SEJARAH, HOLOPIS.COM – Gerakan Wanita Indonesia (Gerwani) dibentuk pada Juni 1950 di Semarang. Pada awalnya, organisasi ini dibentuk dengan nama Gerwis (Gerakan Wanita Sedar) yang beranggotakan perempuan dan mengindikasikan diri mereka sebagai orang-orang yang sadar terhadap tekanan yang mereka alami sebagai perempuan, terutama dalam konteks masyarakat Indonesia.

Perubahan nama menjadi Gerwani menandai dukungan mereka kepada PKI sebagai partai komunis yang memiliki massa paling besar di Indonesia.

Dukungan politis terhadap PKI mempengaruhi pengaruh Gerwani di masyarakat, terlihat dari peningkatan jumlah anggota yang sampai tiga kali lipat dalam jangka waktu yang singkat. Pada tahun 1963, Gerwani memiliki anggota sejumlah 1,5 juta.

Misi Gerwani pun semakin dekat dengan paham komunisme, yakni membantu mendukung kesejahteraan buruh perempuan. Selain itu, Gerwani juga menunjukkan kerjasamanya dengan organisasi buruh yang juga merupakan underbow dari PKI. Terlepas dari hal tersebut, fokus utama Gerwani masih berkaitan dengan isu gender, terutama perempuan.

Gerwani mengkritik fenomena nikah muda yang masih sering terjadi di beberapa daerah di Indonesia. Pada kebanyakan kasus, pernikahan di bawah umur merugikan pihak perempuan. Sesungguhnya fenomena ini merupakan lingkaran setan yang memenjarakan perempuan di dalamnya. Karena persepsi dan nilai yang berlaku di masyarakat menempatkan perempuan Sebagai kaum yang hanya pantas berada di rumah untuk menjalankan tugas rumah tangga dan melayani suami, mereka dianggap tidak membutuhkan pendidikan tinggi.
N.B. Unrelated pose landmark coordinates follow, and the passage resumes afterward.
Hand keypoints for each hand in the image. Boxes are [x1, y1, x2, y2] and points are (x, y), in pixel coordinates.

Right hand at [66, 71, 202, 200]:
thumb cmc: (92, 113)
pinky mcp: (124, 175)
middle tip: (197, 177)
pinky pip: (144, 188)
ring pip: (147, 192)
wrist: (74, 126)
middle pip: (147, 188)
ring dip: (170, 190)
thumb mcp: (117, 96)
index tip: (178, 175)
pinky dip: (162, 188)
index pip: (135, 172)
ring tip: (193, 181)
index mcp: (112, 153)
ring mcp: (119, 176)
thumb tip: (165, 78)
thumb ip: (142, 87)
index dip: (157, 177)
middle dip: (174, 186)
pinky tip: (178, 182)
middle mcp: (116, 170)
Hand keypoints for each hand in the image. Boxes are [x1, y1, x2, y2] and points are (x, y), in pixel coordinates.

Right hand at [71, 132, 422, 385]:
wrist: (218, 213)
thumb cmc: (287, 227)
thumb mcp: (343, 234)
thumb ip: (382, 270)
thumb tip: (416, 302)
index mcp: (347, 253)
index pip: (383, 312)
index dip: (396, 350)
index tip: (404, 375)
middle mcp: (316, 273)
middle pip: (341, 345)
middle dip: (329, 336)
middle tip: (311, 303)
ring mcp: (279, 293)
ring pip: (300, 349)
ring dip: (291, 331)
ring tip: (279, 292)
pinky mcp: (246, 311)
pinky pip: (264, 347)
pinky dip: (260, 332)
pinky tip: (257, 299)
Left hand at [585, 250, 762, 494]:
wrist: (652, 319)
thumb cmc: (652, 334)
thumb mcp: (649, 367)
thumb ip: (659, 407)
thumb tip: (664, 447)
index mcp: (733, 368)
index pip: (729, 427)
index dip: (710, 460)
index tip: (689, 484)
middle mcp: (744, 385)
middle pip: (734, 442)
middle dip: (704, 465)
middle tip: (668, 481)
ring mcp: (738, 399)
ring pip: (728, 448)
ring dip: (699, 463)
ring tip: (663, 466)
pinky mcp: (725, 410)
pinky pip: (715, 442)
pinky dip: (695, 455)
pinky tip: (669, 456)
Pada saat yang sama, laki-laki ditempatkan pada posisi yang menguntungkan. Karena mendapatkan dukungan untuk mendapatkan pendidikan yang berkonsekuensi pada kepemilikan kapital, mereka mendapatkan pembenaran dalam tindakan mendominasi. Kekerasan rumah tangga yang dilakukan suami kepada istri menjadi hal yang dilumrahkan. Kenderungan serupa akan terjadi pada generasi berikutnya karena nilai-nilai tersebut masih dipertahankan.

Secara umum, Gerwani menolak nilai-nilai feudal yang berkembang di masyarakat yang menyebabkan perempuan terjajah. Sehingga dalam perkembangannya, Gerwani turut memasukkan gagasan anti-imperialisme dan anti-feudalisme di dalam programnya.

Undang-Undang tentang batas usia minimal pernikahan merupakan salah satu capaian hukum yang dipelopori oleh Gerwani untuk menghentikan praktik pernikahan di bawah umur.